◆ WORK TO BE COMPLETED
Don't include pictures. Quote the lines below from the first through the line that contains "wrist: (62, 1314)".

◆ RECORDS FOR THE TASK
Segment Open

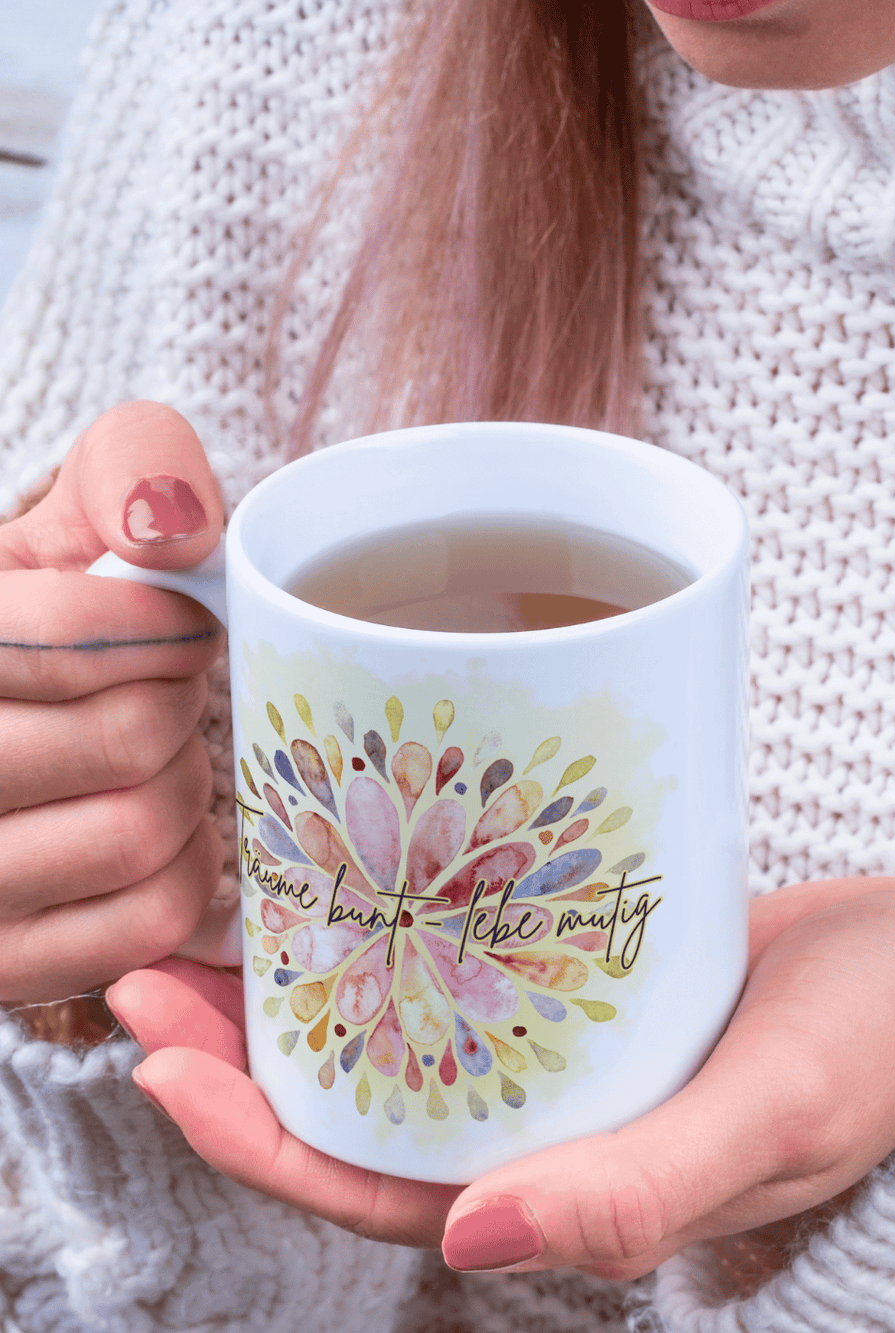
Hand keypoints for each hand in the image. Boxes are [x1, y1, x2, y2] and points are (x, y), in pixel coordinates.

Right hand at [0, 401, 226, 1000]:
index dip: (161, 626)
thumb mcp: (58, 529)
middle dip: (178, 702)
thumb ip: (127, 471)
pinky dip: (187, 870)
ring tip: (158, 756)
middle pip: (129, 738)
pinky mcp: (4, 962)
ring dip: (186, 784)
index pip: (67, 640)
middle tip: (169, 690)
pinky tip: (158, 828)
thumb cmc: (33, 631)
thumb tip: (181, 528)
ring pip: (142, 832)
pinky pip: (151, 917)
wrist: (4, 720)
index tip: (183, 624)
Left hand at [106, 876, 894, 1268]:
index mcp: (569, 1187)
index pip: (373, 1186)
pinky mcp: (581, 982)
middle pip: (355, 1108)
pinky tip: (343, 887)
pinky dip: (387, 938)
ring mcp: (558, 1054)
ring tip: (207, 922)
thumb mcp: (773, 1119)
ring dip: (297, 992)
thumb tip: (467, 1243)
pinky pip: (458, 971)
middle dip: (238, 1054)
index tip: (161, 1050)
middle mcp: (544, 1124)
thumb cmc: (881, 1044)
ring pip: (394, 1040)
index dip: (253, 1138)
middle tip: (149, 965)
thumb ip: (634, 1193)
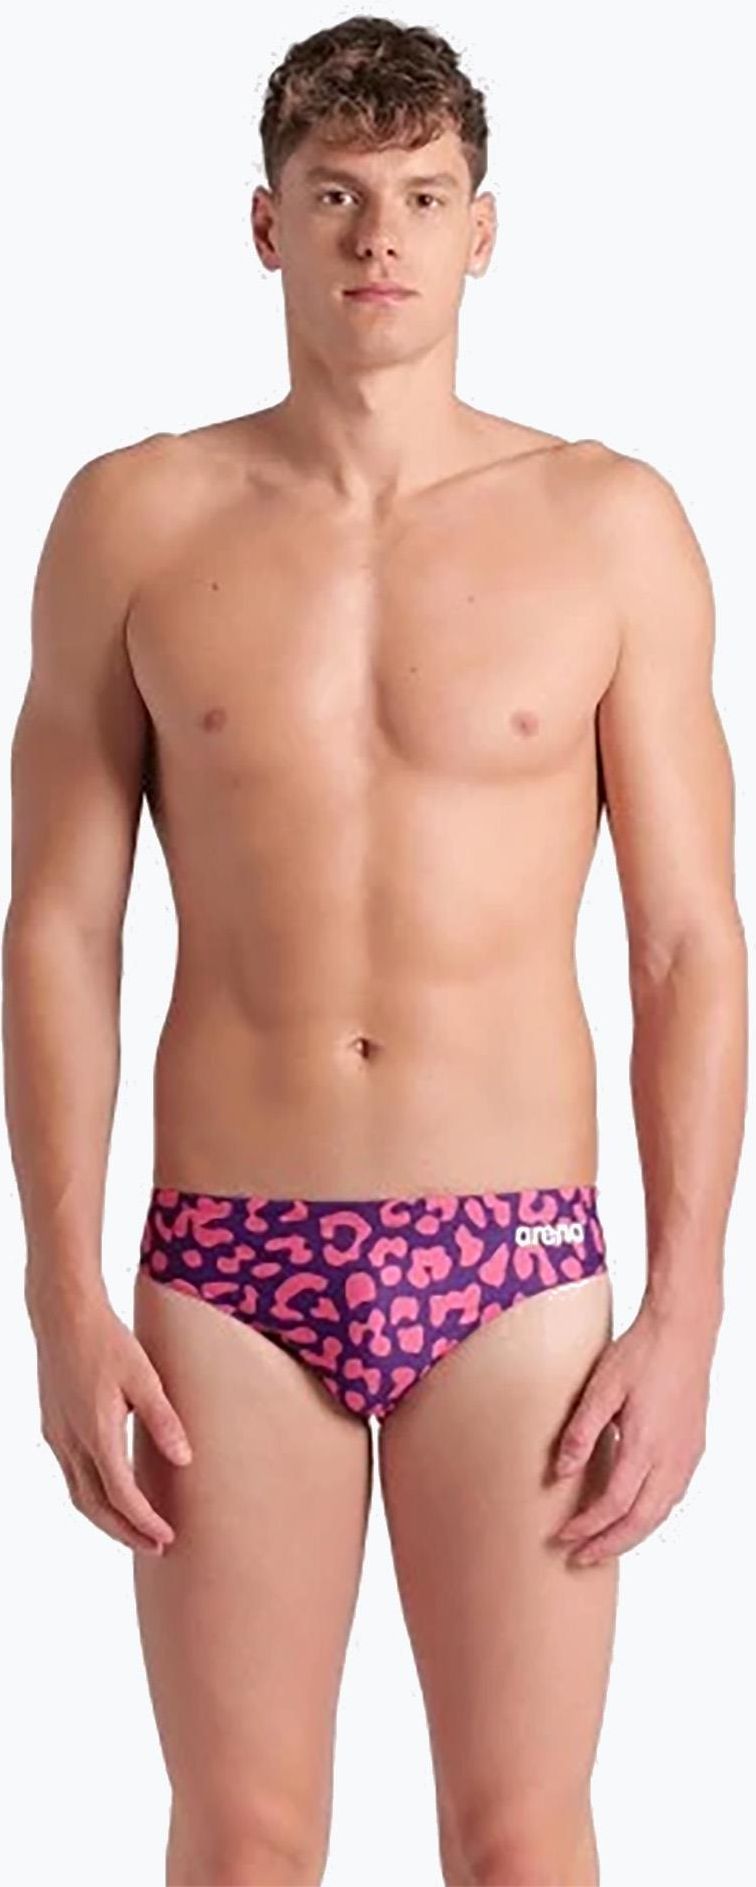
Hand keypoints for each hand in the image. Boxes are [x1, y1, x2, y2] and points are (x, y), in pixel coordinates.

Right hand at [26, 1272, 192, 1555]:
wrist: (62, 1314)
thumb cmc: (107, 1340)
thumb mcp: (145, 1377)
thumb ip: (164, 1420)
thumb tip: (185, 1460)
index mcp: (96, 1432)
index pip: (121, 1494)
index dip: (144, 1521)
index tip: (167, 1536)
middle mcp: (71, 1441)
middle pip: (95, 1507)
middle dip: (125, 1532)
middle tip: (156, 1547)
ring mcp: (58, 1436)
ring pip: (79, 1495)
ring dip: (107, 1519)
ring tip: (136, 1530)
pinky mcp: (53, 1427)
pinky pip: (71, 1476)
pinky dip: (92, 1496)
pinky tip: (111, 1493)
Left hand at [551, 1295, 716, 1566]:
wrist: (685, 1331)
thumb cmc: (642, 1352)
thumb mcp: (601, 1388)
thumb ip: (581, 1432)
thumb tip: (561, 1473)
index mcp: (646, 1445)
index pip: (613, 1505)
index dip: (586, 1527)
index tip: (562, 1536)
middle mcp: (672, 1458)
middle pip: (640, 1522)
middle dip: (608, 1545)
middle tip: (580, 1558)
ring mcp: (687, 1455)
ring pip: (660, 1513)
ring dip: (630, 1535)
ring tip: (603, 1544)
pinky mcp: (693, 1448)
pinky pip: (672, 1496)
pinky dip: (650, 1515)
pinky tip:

Segment Closed

◆ ANSWER FOR THE TASK
Hand keypoints for each hand in the image. Boxes are [x1, y1, x2, y2] and points are (x, y), in pixel coordinates.

Right hand at [0, 401, 226, 1000]:
index dip: (161, 626)
thumb mcp: (58, 529)
middle dip: (178, 702)
thumb ip: (127, 471)
pinky dip: (187, 870)
ring tip: (158, 756)
middle pip: (129, 738)
pinky mcp: (4, 962)
ring dip: (186, 784)
index pip: (67, 640)
middle tip: (169, 690)
pinky tip: (158, 828)
thumb cmc: (33, 631)
thumb tip: (181, 528)
ring pip: (142, 832)
pinky pip: (151, 917)
wrist: (4, 720)
index tip: (183, 624)
Left hand at [106, 876, 894, 1268]:
index mcp: (569, 1187)
index pip: (373, 1186)
pinky mcp: (581, 982)
middle pip: (355, 1108)
pinky tip: (343, 887)
pinky dip: (387, 938)
ring mcp: (558, 1054)
ring tip: (207, 922)
thumb mcp: (773, 1119)
ring dip: (297, 992)
thumb tip: (467, 1243)
pinky pip: (458, 971)
middle dip: (238, 1054)
index tip: (161, 1050)
middle mcp: (544, 1124)
thumb cmc: (881, 1044)
ring pip: (394, 1040)
index dip: (253, 1138)
middle tip: (149, 965)
thumb ip: (634, 1193)
Hand keypoints for each hand in the image. Boxes are [x1, y1, x2, y2] and points are (x, y), in pixel coordinates.

Right hand at [26, 1272, 192, 1555]:
wrist: (62, 1314)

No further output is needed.